Chilkat Valley News - Serving Haines and Klukwan, Alaska since 1966

Library savings debated


To come fully under the umbrella of the Haines Borough as a department, the library has to close its private savings account. The problem is, that savings account holds more than $52,000, and people can’t seem to agree on whose coffers that money should go in.

 The nonprofit Friends of the Library thinks the money should go to them; borough staff thinks at least part of the $53,000 should go back to the borough, since some of that money is rolled over from borough allocations to the library over past years.

The library maintains the savings account is comprised of donations and grant money, not taxpayer dollars doled out to the library every year by the borough.

Chief fiscal officer Jila Stuart disagrees. “I don’t think it’s correct to say most of that $52,000 is grants or donations,” she said.

Stuart said that is probably the case for about $20,000 in the account – composed of four $5,000 certificates of deposit – but a large chunk of the rest was likely leftover borough money and therefore should return to the borough.

In addition to assets (the savings account), the library also has $25,000 in liabilities that need to be handled before the library’s transition from component unit to department is complete.

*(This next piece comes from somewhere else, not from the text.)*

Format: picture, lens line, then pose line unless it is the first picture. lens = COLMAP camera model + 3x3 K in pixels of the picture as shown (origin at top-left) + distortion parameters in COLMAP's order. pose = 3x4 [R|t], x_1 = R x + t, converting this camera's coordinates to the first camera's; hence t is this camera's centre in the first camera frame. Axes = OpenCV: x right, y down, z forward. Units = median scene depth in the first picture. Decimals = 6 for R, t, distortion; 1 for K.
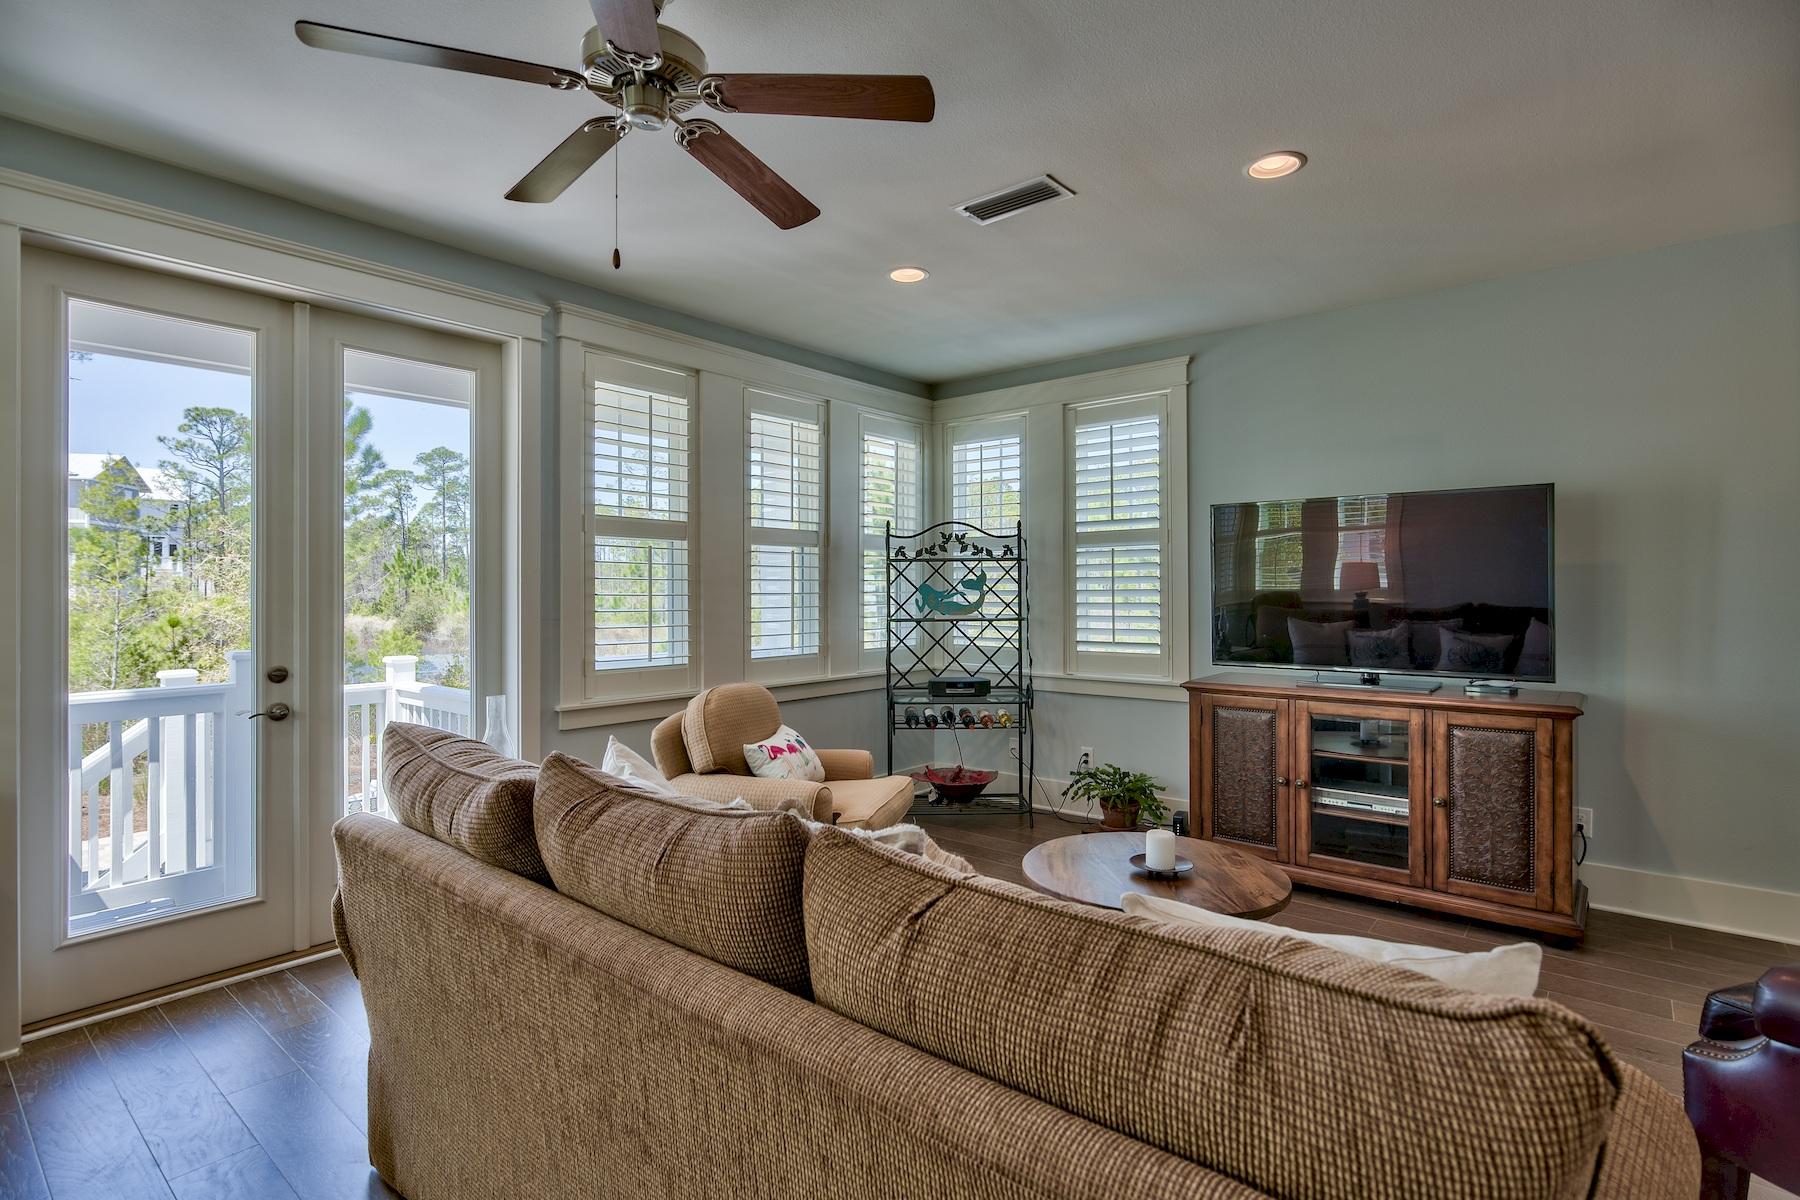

During Tuesday’s finance committee meeting, assembly member Debra Schnabel said it would be unfair to ask the borough to pay the library’s liabilities but then let the Friends of the Library keep the assets.

“If that’s what is being asked, then I’m sorry, but I can’t support that,” Schnabel said.

 Instead, Schnabel suggested using the $53,000 in savings to pay off the liabilities, leaving about $27,000 for the Friends of the Library. In essence, transferring the equity.

  The finance committee directed staff to continue discussions with library director Patricia Brown and craft a budget amendment reflecting the $27,000 equity transfer.

            The issue of what to do with the savings account, which was opened in the 1980s, came to light when the borough recently decided to make the library a department instead of a component unit. The transition mainly has to do with accounting procedures and how the borough keeps its books.